BEIJING, Aug 17 (Reuters) – China carried out assault drills near Taiwan on Tuesday with warships and fighter jets exercising off the southwest and southeast of the island, in what the country’s armed forces said was as a response to “external interference” and “provocations”.
Taiwan, which Beijing claims as Chinese territory, has complained of repeated People’s Liberation Army (PLA) drills in its vicinity in the past two years or so, part of a pressure campaign to force the island to accept China’s sovereignty.
In a brief statement, the PLA’s Eastern Theatre Command said warships, anti-submarine aircraft and fighter jets had been dispatched close to Taiwan to carry out “joint fire assault and other drills using actual troops”.
It did not give details. There was no immediate response from Taiwan’s Defence Ministry.
The PLA statement noted that recently the United States and Taiwan have “repeatedly colluded in provocation and sent serious wrong signals, severely infringing upon China’s sovereignty, and severely undermining peace and stability in the Taiwan Strait”.
“This exercise is a necessary action based on the current security situation across the Taiwan Strait and the need to safeguard national sovereignty. It is a solemn response to external interference and provocations by Taiwan independence forces.”
While the statement gave no exact location for the drills, many Chinese exercises take place near the Taiwan-controlled Pratas Islands at the top part of the South China Sea, and around the Bashi Channel off southern Taiwan that leads to the Pacific.

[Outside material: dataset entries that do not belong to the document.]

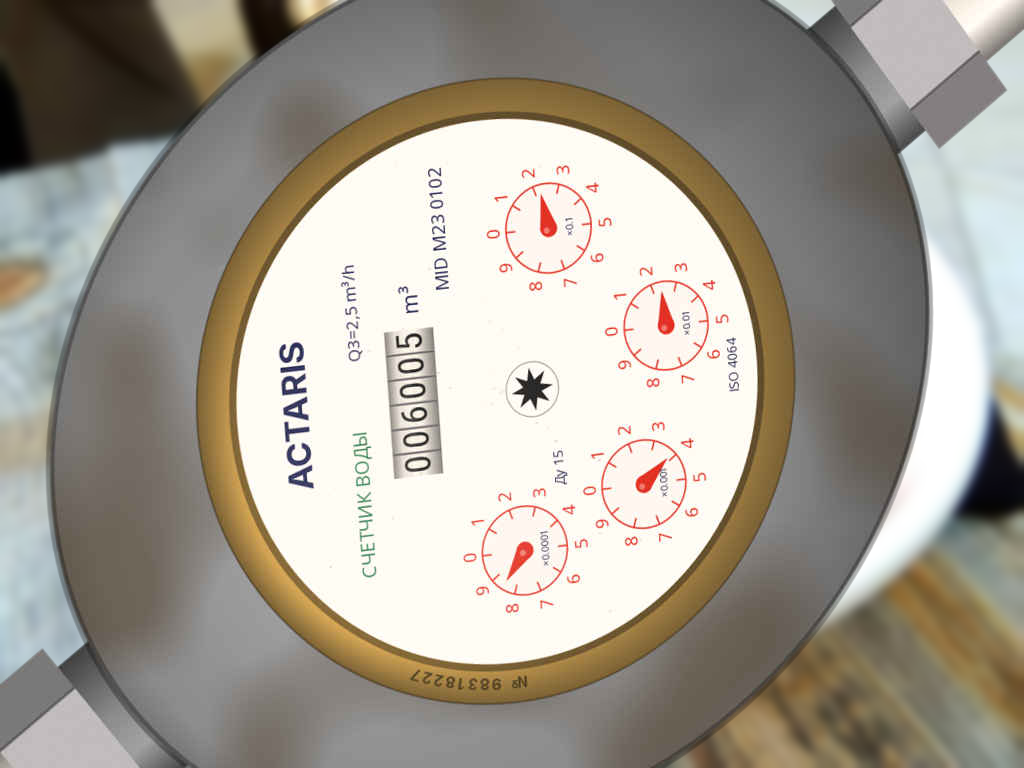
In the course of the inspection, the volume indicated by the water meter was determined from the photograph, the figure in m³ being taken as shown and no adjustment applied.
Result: 6005.2238 m³
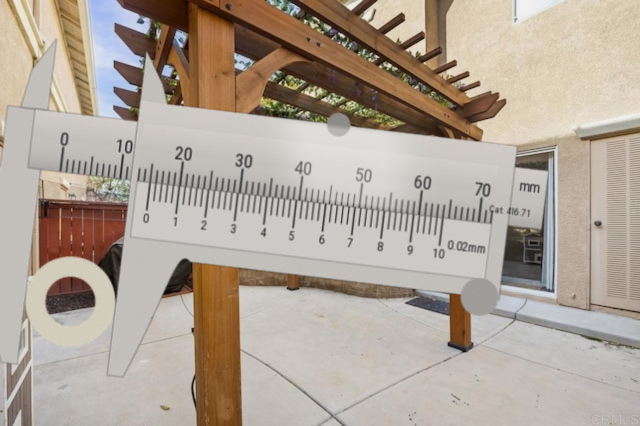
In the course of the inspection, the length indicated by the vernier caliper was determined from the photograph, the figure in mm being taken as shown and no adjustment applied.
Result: 15.0 mm
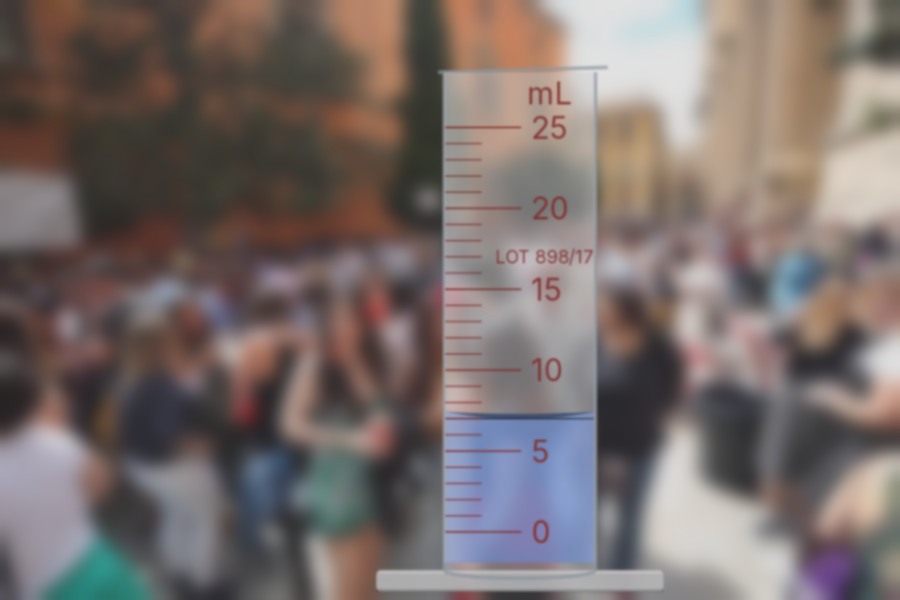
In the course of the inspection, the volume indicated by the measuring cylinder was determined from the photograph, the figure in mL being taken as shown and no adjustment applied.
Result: 7 mL
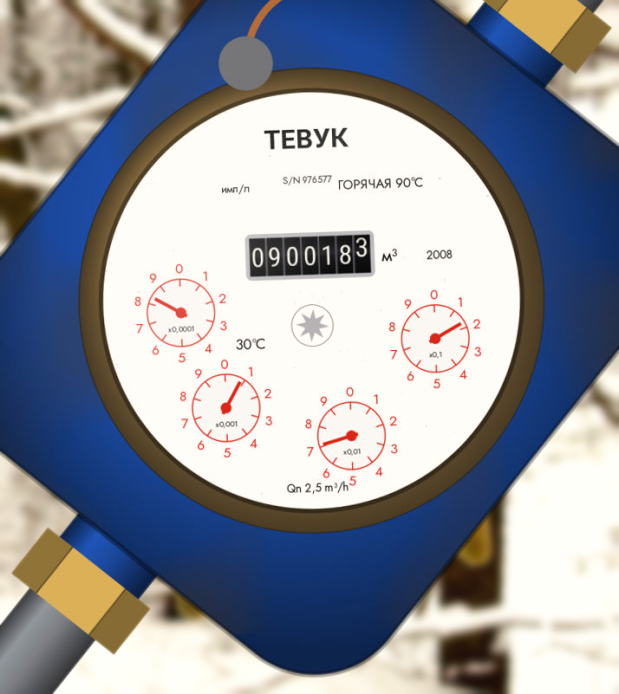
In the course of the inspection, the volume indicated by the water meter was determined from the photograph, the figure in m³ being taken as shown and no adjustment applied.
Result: 900183.1708 m³
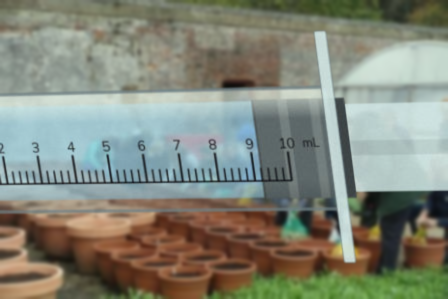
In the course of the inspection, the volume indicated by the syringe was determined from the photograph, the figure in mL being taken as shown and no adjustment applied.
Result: 9.2 mL
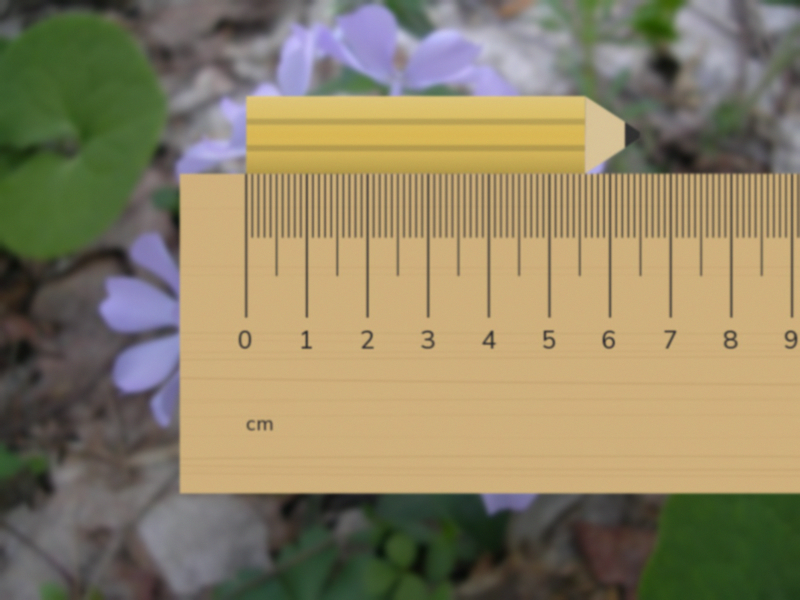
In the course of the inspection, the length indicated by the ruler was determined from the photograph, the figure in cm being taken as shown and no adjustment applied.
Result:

It was not immediately clear what set off the flurry of Chinese military activity, though earlier this month the United States approved a new arms sale package to Taiwan, an artillery system valued at up to $750 million. read more
China believes Taiwan President Tsai Ing-wen is a separatist bent on a formal declaration of independence, a red line for Beijing. Tsai said Taiwan is already an independent country called the Republic of China, its formal name.
Washington has expressed its concern about China’s pattern of intimidation in the region, including towards Taiwan, reiterating that U.S. commitment to Taiwan is “rock solid”.